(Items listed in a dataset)
*** Block opens ***

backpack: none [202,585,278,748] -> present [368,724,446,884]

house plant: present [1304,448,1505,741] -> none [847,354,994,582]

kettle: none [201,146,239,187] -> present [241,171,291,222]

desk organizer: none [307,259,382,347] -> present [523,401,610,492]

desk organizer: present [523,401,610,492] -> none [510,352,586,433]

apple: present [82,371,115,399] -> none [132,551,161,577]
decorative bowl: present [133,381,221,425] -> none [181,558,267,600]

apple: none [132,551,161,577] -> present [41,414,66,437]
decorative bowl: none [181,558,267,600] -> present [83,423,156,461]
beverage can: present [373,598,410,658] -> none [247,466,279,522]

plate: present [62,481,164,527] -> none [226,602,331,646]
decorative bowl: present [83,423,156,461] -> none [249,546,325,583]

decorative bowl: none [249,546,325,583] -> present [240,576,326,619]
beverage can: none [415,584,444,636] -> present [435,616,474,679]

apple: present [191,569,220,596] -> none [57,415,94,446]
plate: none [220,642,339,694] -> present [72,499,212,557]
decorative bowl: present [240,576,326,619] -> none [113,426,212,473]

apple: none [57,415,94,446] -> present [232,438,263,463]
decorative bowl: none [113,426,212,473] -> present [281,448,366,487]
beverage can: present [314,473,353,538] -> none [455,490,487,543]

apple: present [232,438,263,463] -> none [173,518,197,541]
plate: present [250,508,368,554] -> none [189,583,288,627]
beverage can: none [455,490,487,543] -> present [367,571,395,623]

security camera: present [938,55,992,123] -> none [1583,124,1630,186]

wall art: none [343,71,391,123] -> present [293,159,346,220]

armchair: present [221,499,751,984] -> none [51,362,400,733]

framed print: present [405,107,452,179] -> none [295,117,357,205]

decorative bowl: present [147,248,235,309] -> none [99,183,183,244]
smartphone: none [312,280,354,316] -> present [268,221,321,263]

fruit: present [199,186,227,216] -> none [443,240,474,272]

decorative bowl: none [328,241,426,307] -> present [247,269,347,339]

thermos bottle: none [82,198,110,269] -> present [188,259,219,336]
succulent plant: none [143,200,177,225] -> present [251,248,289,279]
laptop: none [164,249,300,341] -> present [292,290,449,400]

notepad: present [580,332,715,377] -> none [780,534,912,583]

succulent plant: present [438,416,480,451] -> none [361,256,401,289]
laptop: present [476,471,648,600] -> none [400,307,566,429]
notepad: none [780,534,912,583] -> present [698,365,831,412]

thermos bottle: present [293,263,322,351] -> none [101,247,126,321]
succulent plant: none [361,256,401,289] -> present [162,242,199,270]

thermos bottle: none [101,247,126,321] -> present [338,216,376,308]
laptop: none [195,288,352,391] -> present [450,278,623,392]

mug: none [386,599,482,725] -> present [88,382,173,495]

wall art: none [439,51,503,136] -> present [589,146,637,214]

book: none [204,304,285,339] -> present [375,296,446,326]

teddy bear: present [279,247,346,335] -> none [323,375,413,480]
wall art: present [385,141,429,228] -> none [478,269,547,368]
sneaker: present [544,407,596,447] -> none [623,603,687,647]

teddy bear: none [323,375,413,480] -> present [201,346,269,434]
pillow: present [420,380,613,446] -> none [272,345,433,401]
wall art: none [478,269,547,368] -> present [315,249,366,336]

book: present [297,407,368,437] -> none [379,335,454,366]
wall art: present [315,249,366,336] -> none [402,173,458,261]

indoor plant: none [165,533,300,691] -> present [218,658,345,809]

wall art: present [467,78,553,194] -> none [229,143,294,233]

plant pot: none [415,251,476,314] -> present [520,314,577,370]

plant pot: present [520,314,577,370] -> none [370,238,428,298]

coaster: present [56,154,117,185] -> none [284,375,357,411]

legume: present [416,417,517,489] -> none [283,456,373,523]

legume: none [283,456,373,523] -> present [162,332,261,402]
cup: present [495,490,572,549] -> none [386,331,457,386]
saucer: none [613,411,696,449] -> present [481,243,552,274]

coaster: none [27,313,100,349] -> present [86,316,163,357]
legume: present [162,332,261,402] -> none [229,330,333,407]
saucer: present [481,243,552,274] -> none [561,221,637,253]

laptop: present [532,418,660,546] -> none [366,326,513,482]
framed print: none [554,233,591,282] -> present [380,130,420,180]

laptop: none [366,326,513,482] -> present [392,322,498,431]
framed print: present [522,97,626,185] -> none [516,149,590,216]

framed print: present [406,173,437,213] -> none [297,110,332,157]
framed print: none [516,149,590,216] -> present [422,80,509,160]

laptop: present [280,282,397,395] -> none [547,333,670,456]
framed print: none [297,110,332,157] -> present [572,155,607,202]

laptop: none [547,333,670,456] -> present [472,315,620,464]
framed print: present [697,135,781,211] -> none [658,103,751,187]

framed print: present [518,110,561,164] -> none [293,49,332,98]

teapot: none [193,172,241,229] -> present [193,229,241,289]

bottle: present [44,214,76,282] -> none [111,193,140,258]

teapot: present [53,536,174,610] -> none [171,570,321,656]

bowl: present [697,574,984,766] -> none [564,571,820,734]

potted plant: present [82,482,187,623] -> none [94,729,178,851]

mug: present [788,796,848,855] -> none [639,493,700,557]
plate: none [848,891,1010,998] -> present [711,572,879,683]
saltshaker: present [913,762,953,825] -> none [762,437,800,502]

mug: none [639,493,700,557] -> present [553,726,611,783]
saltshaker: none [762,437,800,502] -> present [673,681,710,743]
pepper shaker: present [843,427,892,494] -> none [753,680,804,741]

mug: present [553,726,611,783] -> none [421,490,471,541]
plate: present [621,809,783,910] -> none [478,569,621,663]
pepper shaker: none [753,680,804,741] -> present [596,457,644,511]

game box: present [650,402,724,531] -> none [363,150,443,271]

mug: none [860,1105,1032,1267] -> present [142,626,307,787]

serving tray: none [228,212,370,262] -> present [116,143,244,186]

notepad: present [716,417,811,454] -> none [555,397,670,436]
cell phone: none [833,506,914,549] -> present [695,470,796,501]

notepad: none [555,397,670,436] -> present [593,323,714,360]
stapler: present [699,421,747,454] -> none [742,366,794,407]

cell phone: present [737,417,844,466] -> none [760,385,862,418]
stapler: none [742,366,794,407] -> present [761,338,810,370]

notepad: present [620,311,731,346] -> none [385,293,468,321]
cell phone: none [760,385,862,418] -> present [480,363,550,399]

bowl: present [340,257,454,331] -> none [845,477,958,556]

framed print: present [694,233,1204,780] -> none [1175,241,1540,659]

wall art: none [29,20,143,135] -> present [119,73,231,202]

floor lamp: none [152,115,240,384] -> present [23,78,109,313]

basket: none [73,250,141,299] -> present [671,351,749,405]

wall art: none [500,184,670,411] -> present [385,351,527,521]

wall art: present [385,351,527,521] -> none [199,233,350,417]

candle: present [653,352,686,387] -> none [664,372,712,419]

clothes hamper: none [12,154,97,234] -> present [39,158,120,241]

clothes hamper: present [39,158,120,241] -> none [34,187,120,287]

*** Block closes ***

About this exercise => Copy out the entries. Change nothing.

Completed task =>
backpack: none [202,585,278,748] -> present [368,724,446,884]

house plant: present [1304,448,1505,741] -> none [847,354,994,582]

kettle: none [201,146,239,187] -> present [241,171,291,222]

desk organizer: none [307,259,382,347] -> present [523,401,610,492]

desk organizer: present [523,401,610,492] -> none [510,352,586,433]

apple: present [82,371,115,399] -> none [132,551,161,577]
decorative bowl: present [133,381,221,425] -> none [181,558,267,600]

apple: none [132,551,161,577] -> present [41,414,66,437]
decorative bowl: none [181,558,267,600] -> present [83,423,156,461]
beverage can: present [373,598,410,658] -> none [247,466,279,522]

plate: present [62,481,164,527] -> none [226,602,331,646]
decorative bowl: present [83,423,156,461] -> none [249,546,325,583]

decorative bowl: none [249,546,325,583] -> present [240,576,326,619]
beverage can: none [415,584,444,636] -> present [435,616,474,679]

apple: present [191,569,220,596] -> none [57,415,94,446]
plate: none [220,642,339,694] -> present [72,499,212,557]
decorative bowl: present [240,576,326,619] -> none [113,426,212,473]

apple: none [57,415,94,446] -> present [232,438,263,463]
decorative bowl: none [113,426,212,473] -> present [281,448,366,487]
beverage can: present [314,473,353,538] -> none [455,490,487,543]

apple: present [232,438,263,463] -> none [173,518,197,541]
plate: present [250,508,368,554] -> none [189,583,288,627]
beverage can: none [455,490,487,543] -> present [367,571,395,623]

security camera: present [938,55,992,123] -> none [1583,124,1630,186]

wall art: none [343,71,391,123] -> present [293,159,346,220]

armchair: present [221,499,751,984] -> none [51,362,400,733]

framed print: present [405,107,452,179] -> none [295,117,357,205]

decorative bowl: present [147,248,235,309] -> none [99,183,183,244]
smartphone: none [312,280,354,316] -> present [268,221,321,263]

fruit: present [199,186,227,216] -> none [443,240,474,272]

decorative bowl: none [328,241,426,307] -> present [247,269,347,339]

thermos bottle: none [82,198,110,269] -> present [188,259,219,336]
succulent plant: none [143,200,177,225] -> present [251,248,289,279]
laptop: none [164,249,300,341] -> present [292,290,449,400]

notepad: present [580,332,715,377] -> none [780,534,912,583]

succulent plant: present [438,416,480,451] -> none [361,256,401,289]
laptop: present [476,471,648,600] -> none [400,307,566,429]
notepad: none [780,534,912,583] -> present [698,365,831,412]

thermos bottle: present [293,263,322,351] -> none [101,247,126,321]
succulent plant: none [361,256,401,289] -> present [162,242,199,270]

thermos bottle: none [101,247,126,321] -> present [338,216,376,308]
laptop: none [195,288,352,391] -> present [450,278,623,392]

mug: none [386,599,482,725] -> present [88,382,173,495]

wall art: none [439,51,503,136] -> present [589,146,637,214]

book: none [204,304,285,339] -> present [375,296,446,326]

teddy bear: present [279,247,346,335] -> none [323,375,413,480]
wall art: present [385,141,429,228] -> none [478,269,547,368]
sneaker: present [544,407,596,447] -> none [623,603,687,647]

teddy bear: none [323,375,413,480] -> present [201,346,269,434]
pillow: present [420,380,613,446] -> none [272,345,433,401]
wall art: none [478,269,547,368] -> present [315,249,366,336]

book: present [297,407,368,437] -> none [379,335,454,366]
wall art: present [315,249,366,336] -> none [402,173,458,261]

indoor plant: none [165,533,300,691] -> present [218,658,345,809]

wall art: present [467,78,553,194] -> none [229,143,294,233]

plant pot: none [415,251,476,314] -> present [520,314,577,370]

plant pot: present [520,314,577,370] -> none [370,238,428,298]

coaster: present [56,154,117,185] -> none [284,375,357,411]

legume: present [416,417,517,489] -> none [283,456,373,523]

legume: none [283,456,373,523] -> present [162,332,261,402]
cup: present [495,490,572,549] -> none [386,331,457,386]
saucer: none [613,411,696,449] -> present [481,243,552,274]

coaster: none [27,313,100,349] -> present [86,316,163,357]
legume: present [162,332,261,402] -> none [229,330,333,407]
saucer: present [481,243,552,274] -> none [561,221,637,253]

laptop: present [532,418,660,546] -> none [366,326,513,482]
framed print: none [554,233,591,282] -> present [380,130,420,180]

laptop: none [366,326,513,482] -> present [392,322,498,431]
framed print: present [522,97,626,185] -> none [516,149,590,216]

framed print: present [406,173,437,213] -> none [297,110,332,157]
framed print: none [516,149,590,216] -> present [422,80,509,160]

laptop: present [280,282,397,395] -> none [547,333,670,456]
framed print: none [297,110,332,157] -> present [572,155,607,202]

laptop: none [547,333,670,456] -> present [472,315,620,464]
framed print: present [697,135,781,211] -> none [658,103,751,187]

framed print: present [518,110,561,164] -> none [293,49,332,98]

teapot: none [193,172,241,229] -> present [193,229,241,289]

bottle: present [44,214,76,282] -> none [111,193,140,258]

teapot: present [53,536,174,610] -> none [171,570,321,656]

bowl: present [697,574,984,766] -> none [564,571,820,734]

potted plant: present [82,482,187,623] -> none [94,729,178,851]

mug: present [788,796,848,855] -> none [639,493,700,557]
plate: none [848,891,1010,998] -> present [711,572,879,683]
saltshaker: present [913,762,953,825] -> none [762,437,800,502]

mug: none [639,493,700,557] -> present [553,726,611,783]
saltshaker: none [762,437,800,502] -> present [673,681,710,743]
pepper shaker: present [843,427,892,494] -> none [753,680,804,741]

mug: present [553,726,611,783] -> none [421,490,471,541]
plate: present [621,809,783,910] -> none [478,569,621,663]
pepper shaker: none [753,680,804,741] -> present [596,457,644,511]

game box: present [650,402,724,531] -> none [363,150,443,271]

mug: none [860,1105,1032,1267] -> present [142,626,307,787]

serving tray: none [228,212,370,262] -> present [116,143,244,186]

notepad: present [716,417,811,454] -> none [555,397,670,436]
cell phone: none [833,506,914,549] -> present [695,470,796,501]

notepad: none [555,397,670,436] -> present [593,323,714,360]
stapler: present [699,421,747,454] -> none [742,366,794,407]

cell phone: present [737,417,844,466] -> none [760,385,862,418]
stapler: none [742,366,794,407] -> present [761,338,810,370]

notepad: present [620,311,731,346] -> none [385,293,468,321]
cell phone: none [760,385,862,418] -> present [480,363,550,399]

bowl: present [340,257,454,331] -> none [845,477,958,556]

framed print: present [694,233,1204,780] -> none [1175,241,1540,659]

wall art: none [29,20,143,135] -> present [119,73,231,202]

floor lamp: none [152,115,240,384] -> present [23,78,109,313]

basket: none [73,250,141,299] -> present [671,351,749,405]

wall art: none [500,184,670,411] -> present [385,351,527,521]

wall art: present [385,351,527,521] -> none [199,233,350,417]

candle: present [653,352,686,387] -> none [664,372,712,419]

clothes hamper: none [12,154,97,234] -> present [39,158,120,241]

clothes hamper: present [39,158,120,241] -> none [34,187,120,287]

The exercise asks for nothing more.